== Data to use ==
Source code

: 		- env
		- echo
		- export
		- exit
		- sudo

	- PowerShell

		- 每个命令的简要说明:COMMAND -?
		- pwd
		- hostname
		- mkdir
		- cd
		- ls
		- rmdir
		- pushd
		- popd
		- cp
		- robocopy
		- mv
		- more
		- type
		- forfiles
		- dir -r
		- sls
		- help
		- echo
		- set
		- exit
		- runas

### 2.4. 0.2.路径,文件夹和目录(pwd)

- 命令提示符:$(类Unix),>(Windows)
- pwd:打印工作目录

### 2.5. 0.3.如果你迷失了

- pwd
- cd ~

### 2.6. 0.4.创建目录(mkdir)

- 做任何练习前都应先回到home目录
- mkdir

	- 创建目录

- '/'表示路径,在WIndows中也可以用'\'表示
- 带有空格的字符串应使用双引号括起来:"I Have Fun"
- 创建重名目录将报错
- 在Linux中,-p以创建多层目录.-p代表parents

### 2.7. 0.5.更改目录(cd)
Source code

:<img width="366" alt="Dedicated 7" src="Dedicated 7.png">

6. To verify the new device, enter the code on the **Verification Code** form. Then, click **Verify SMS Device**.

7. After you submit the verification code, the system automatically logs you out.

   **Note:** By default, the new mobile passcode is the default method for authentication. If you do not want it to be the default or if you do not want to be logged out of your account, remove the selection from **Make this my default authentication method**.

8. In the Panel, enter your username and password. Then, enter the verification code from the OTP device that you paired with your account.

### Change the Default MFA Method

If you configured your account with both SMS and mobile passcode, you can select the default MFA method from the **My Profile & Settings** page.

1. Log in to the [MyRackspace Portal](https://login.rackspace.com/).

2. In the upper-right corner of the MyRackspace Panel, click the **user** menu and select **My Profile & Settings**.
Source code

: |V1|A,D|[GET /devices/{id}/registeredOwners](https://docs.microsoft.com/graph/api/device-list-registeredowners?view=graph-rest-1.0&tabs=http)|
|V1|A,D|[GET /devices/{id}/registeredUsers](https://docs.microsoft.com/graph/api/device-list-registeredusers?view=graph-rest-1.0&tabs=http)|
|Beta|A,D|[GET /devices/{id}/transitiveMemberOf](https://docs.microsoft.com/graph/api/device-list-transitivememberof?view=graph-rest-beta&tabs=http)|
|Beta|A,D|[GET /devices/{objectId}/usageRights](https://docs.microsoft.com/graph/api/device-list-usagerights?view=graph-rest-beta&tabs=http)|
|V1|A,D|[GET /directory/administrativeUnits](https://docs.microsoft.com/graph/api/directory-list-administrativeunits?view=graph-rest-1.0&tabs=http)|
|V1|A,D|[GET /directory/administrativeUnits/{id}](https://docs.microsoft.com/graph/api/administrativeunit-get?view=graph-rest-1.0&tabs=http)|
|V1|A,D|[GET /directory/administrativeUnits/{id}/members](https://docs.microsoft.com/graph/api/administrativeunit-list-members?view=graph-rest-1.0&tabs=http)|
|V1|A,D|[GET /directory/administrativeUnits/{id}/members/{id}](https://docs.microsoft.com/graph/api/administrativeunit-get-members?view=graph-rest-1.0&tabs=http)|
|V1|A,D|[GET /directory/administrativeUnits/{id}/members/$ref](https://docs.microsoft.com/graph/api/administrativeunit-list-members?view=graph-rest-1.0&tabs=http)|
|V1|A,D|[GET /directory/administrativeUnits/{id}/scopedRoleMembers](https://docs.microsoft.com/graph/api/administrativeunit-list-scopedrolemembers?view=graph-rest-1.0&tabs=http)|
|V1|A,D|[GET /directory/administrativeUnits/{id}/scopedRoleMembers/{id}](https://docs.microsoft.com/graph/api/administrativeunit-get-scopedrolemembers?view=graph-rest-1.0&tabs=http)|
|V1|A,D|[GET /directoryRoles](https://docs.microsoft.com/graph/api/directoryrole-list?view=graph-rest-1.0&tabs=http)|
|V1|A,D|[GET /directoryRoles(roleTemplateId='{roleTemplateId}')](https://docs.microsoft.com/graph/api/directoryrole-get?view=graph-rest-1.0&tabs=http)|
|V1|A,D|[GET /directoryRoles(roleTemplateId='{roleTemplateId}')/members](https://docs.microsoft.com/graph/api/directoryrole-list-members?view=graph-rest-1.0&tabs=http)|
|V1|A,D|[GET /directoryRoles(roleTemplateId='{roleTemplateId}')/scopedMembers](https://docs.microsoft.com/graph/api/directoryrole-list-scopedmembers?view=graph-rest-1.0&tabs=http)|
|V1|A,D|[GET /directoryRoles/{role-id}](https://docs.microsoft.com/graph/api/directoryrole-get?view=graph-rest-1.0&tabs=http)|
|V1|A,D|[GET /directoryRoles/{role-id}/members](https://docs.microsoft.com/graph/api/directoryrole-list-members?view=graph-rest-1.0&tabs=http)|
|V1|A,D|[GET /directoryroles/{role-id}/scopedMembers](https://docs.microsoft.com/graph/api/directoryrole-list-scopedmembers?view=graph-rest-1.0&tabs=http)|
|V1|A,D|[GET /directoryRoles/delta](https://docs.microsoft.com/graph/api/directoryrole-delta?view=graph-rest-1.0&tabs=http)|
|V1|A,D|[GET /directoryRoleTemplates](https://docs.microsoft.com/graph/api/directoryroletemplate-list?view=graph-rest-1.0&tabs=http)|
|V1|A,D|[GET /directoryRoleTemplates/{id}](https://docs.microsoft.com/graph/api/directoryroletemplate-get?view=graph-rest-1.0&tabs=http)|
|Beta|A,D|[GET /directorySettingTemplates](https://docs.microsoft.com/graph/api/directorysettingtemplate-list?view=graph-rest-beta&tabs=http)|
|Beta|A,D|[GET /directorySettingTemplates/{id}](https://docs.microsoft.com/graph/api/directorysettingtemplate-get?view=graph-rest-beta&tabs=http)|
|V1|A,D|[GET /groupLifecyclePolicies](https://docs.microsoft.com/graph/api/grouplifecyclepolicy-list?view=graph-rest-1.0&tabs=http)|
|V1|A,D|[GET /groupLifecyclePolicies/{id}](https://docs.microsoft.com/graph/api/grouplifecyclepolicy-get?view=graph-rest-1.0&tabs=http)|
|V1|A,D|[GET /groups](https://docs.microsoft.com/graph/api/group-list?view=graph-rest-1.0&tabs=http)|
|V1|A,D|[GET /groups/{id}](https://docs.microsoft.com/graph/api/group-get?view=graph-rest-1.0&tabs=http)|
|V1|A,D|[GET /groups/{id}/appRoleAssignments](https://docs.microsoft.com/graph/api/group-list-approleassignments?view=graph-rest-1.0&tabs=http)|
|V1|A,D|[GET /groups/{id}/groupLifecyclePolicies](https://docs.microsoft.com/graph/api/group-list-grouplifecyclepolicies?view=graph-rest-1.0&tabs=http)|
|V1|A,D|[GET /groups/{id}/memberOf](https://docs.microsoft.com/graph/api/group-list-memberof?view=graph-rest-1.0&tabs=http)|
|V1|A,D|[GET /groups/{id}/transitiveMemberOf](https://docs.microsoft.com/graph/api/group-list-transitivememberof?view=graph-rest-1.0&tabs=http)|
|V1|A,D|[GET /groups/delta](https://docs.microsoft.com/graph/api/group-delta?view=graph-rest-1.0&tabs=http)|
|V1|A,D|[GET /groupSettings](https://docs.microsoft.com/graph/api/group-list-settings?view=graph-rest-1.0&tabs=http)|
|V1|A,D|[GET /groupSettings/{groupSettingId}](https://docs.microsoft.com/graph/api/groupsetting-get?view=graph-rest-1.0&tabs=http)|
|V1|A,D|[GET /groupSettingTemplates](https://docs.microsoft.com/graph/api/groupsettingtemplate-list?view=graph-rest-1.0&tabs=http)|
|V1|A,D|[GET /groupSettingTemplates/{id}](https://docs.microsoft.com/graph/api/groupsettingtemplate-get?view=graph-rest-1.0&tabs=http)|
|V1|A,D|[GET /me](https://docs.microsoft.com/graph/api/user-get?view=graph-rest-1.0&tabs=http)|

== Work task ==
Arrange the stretch of the records from the start through the line containing "1. Log in to" as a numbered list, omitting blank lines.

== Exercise answer ==
1. Source code
2. : 		- env
3. 		- echo
4. 		- export
5. 		- exit
6. 		- sudo
7. 	- PowerShell
8. 		- 每个命令的简要说明:COMMAND -?
9. 		- pwd
10. 		- hostname
11. 		- mkdir
12. 		- cd
13. 		- ls
14. 		- rmdir
15. 		- pushd
16. 		- popd
17. 		- cp
18. 		- robocopy
19. 		- mv
20. 		- more
21. 		- type
22. 		- forfiles
23. 		- dir -r
24. 		- sls
25. 		- help
26. 		- echo
27. 		- set
28. 		- exit
29. 		- runas
30. ### 2.4. 0.2.路径,文件夹和目录(pwd)
31. - 命令提示符:$(类Unix),>(Windows)
32. - pwd:打印工作目录
33. ### 2.5. 0.3.如果你迷失了
34. - pwd
35. - cd ~
36. ### 2.6. 0.4.创建目录(mkdir)
37. - 做任何练习前都应先回到home目录
38. - mkdir
39. 	- 创建目录
40. - '/'表示路径,在WIndows中也可以用'\'表示
41. - 带有空格的字符串应使用双引号括起来:"I Have Fun"
42. - 创建重名目录将报错
43. - 在Linux中,-p以创建多层目录.-p代表parents
44. ### 2.7. 0.5.更改目录(cd)
45. Source code
46. :<img width="366" alt="Dedicated 7" src="Dedicated 7.png">
47. 6. To verify the new device, enter the code on the **Verification Code** form. Then, click **Verify SMS Device**.
48. 7. After you submit the verification code, the system automatically logs you out.
49.    **Note:** By default, the new mobile passcode is the default method for authentication. If you do not want it to be the default or if you do not want to be logged out of your account, remove the selection from **Make this my default authentication method**.
50. 8. In the Panel, enter your username and password. Then, enter the verification code from the OTP device that you paired with your account.
51. ### Change the Default MFA Method
52. If you configured your account with both SMS and mobile passcode, you can select the default MFA method from the **My Profile & Settings** page.
53. 1. Log in to the [MyRackspace Portal](https://login.rackspace.com/).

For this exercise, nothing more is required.